▶ Your goal
How many lines in the entries below contain the string "functional"? Reply with the number only.

▶ Given records
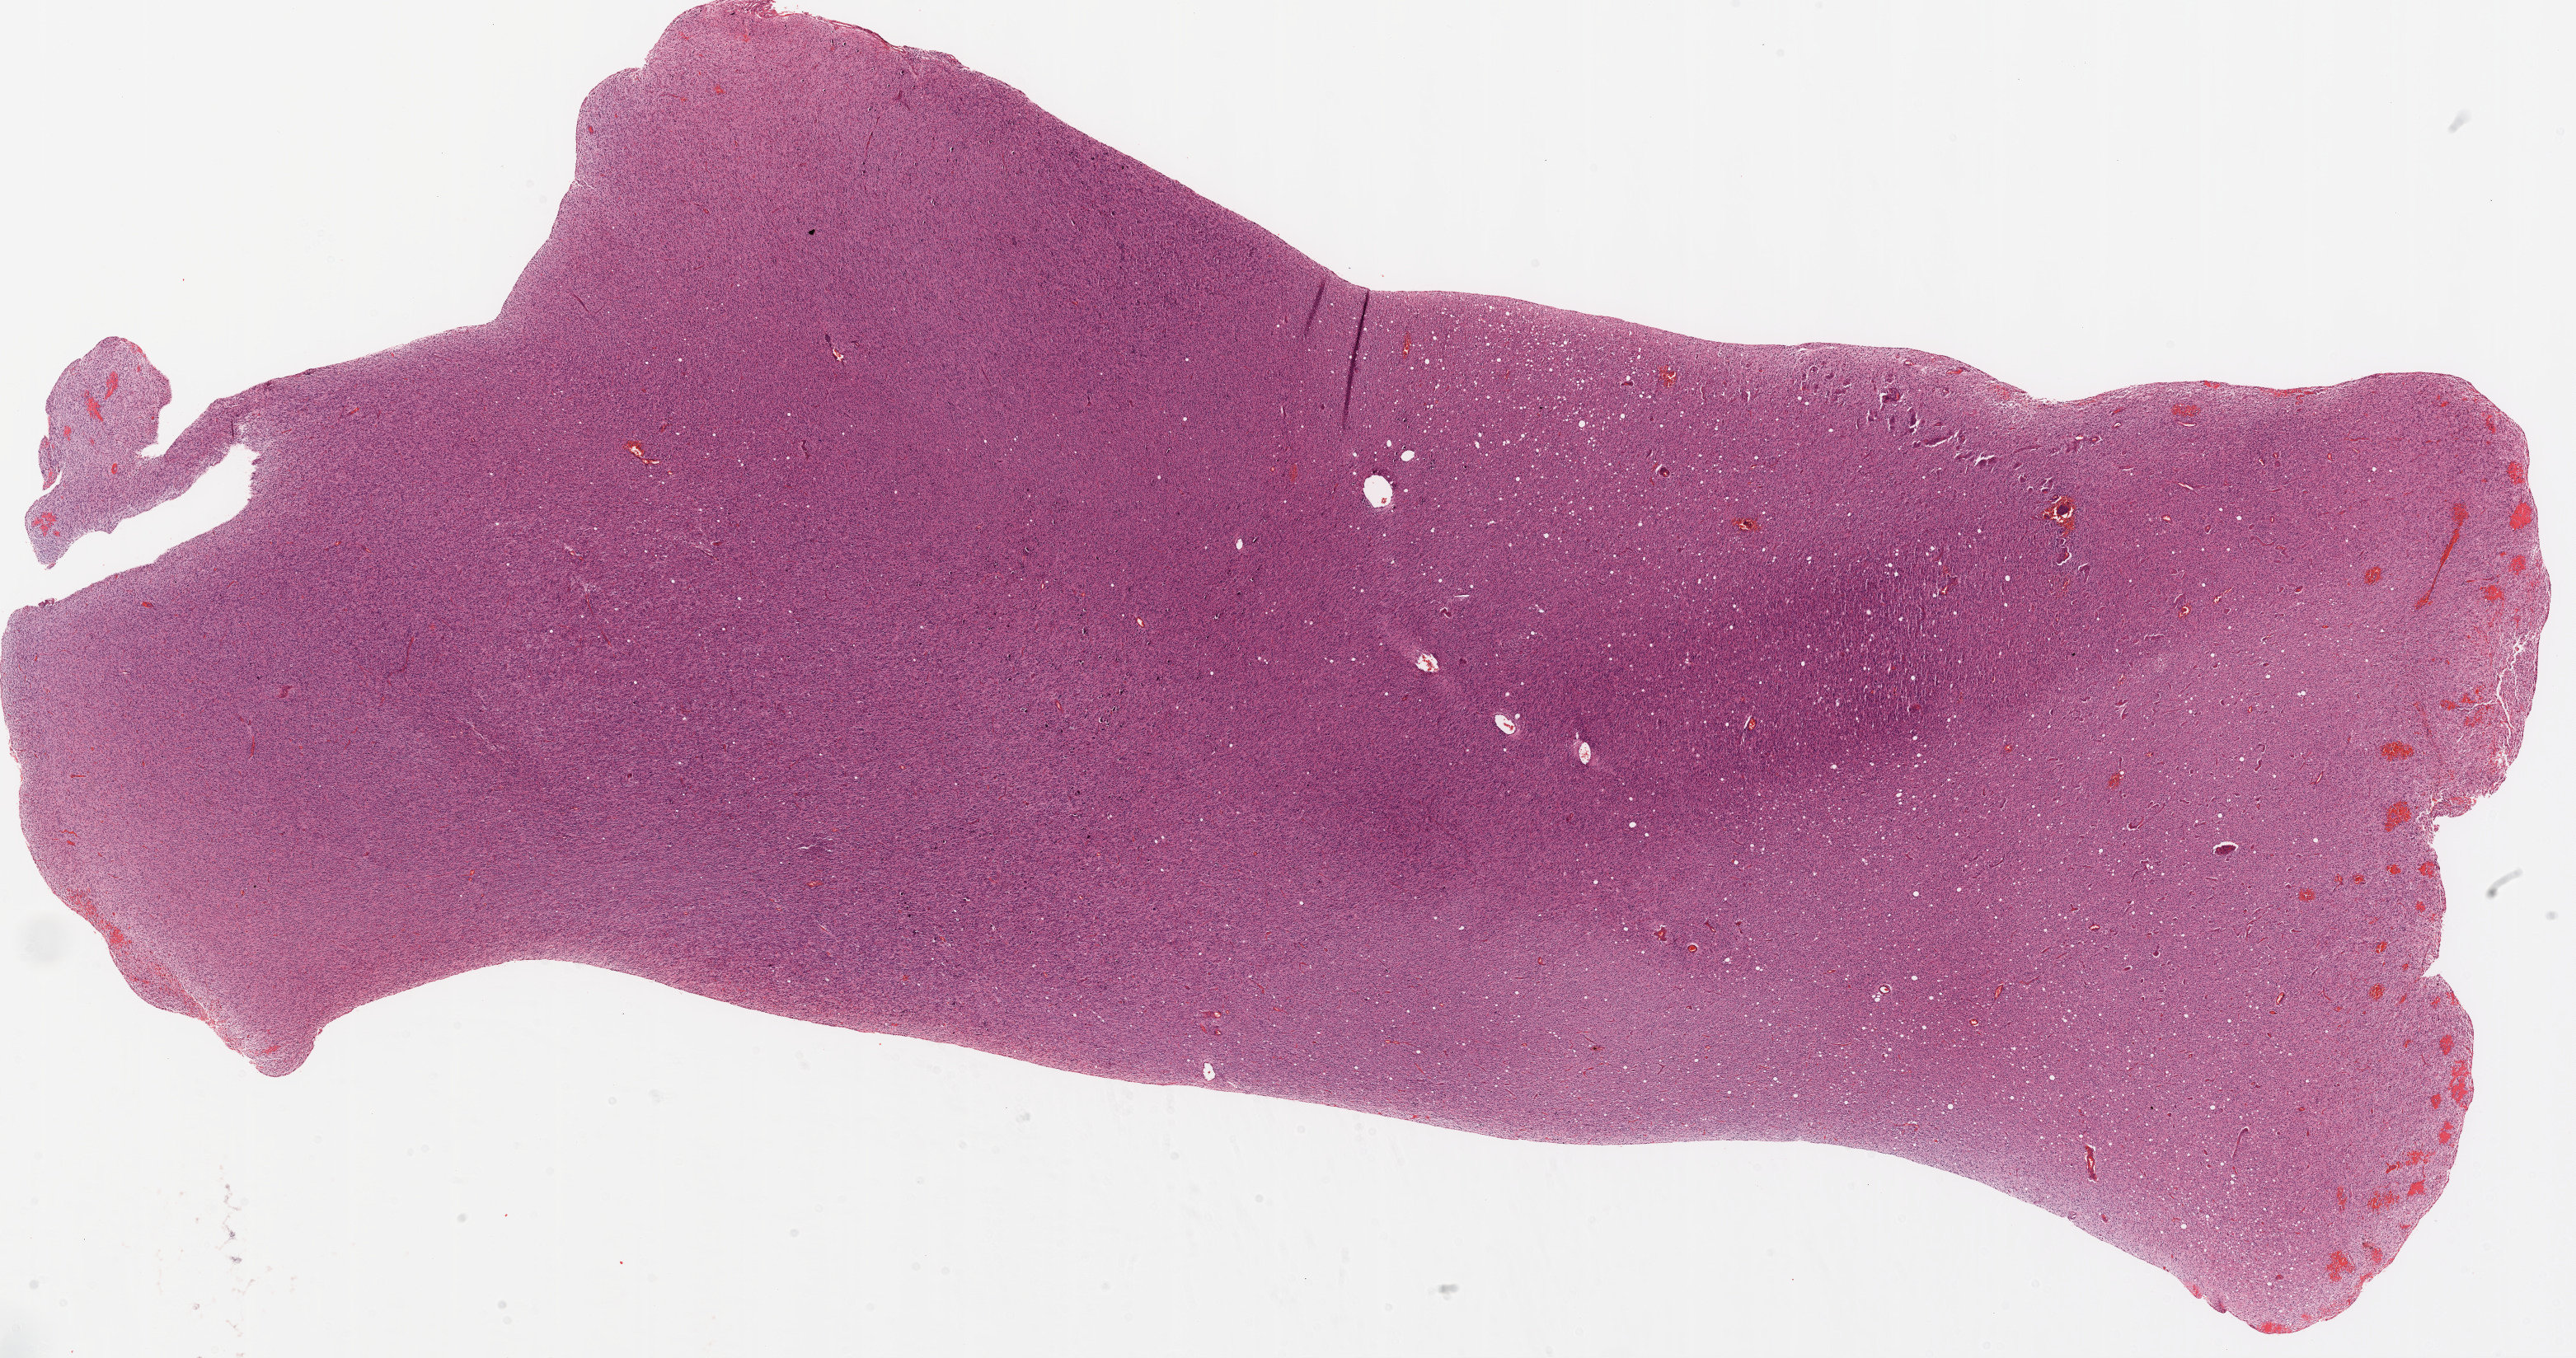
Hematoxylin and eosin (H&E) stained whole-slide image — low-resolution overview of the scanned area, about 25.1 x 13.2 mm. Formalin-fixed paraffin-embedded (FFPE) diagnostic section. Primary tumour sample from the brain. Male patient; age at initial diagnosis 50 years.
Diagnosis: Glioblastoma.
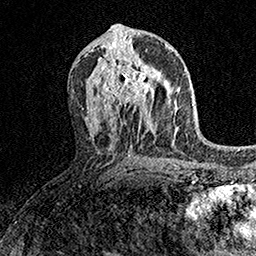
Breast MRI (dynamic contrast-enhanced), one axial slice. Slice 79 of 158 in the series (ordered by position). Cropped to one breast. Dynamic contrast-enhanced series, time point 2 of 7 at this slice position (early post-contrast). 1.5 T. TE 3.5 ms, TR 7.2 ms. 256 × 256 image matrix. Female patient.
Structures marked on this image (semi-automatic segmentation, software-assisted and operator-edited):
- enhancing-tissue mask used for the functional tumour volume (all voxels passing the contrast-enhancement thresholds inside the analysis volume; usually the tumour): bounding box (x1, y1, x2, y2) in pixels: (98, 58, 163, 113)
...
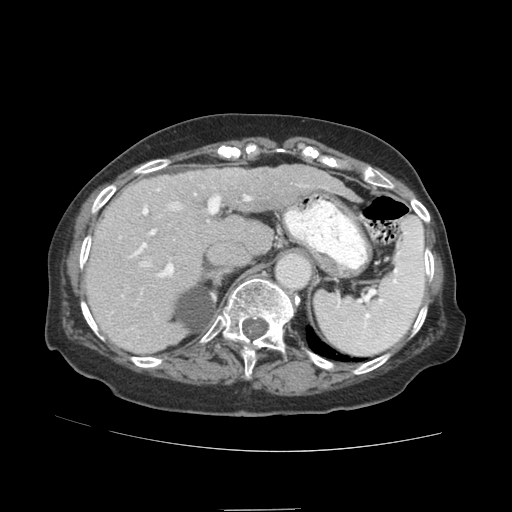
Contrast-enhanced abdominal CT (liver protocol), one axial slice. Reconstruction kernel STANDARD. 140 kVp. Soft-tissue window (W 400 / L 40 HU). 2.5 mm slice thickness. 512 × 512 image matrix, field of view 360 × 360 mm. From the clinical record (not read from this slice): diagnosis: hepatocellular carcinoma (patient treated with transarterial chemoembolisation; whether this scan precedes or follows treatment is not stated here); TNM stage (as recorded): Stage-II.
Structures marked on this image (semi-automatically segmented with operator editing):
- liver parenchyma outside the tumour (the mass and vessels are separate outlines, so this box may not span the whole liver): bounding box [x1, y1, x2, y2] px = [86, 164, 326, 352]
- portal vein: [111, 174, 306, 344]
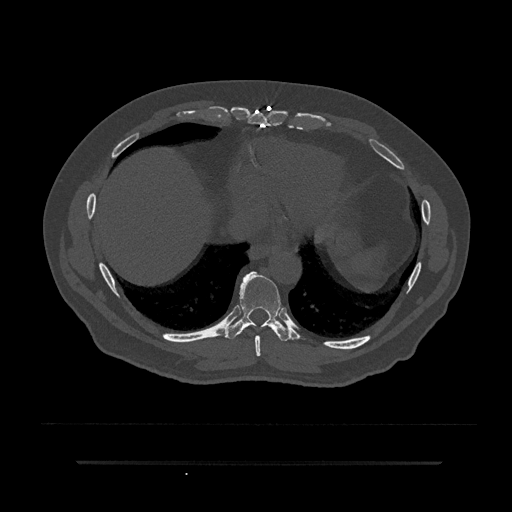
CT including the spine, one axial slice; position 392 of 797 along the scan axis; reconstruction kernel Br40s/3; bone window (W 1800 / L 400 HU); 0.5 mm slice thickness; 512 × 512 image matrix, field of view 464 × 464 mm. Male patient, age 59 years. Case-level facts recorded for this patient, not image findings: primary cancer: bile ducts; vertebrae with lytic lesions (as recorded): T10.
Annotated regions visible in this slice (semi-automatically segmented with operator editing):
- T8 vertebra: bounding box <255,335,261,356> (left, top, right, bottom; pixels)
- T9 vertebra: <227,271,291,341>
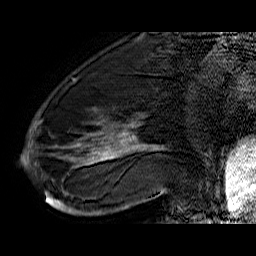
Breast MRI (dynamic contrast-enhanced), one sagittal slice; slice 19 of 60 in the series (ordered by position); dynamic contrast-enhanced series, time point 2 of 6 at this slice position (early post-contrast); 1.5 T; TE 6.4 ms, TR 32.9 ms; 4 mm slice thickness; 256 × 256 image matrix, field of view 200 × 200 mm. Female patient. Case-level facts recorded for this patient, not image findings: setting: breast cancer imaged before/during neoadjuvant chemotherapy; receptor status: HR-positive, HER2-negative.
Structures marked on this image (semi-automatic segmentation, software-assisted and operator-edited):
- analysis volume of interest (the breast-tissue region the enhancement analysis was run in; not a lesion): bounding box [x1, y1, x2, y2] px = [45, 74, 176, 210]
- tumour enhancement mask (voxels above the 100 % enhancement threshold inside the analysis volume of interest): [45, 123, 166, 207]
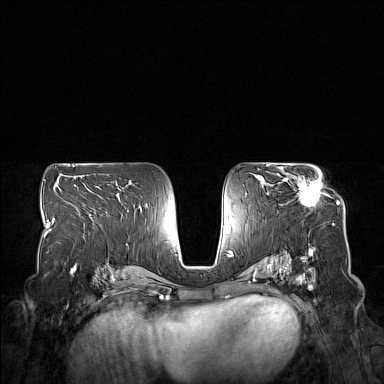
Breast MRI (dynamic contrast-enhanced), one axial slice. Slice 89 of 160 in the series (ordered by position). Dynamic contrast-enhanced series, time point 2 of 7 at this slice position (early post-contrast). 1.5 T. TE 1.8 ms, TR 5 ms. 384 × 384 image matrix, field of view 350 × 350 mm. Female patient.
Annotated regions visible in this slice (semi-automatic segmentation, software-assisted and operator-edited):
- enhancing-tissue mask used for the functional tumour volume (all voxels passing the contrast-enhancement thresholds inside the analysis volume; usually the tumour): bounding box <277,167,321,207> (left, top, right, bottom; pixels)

▶ Answer space
2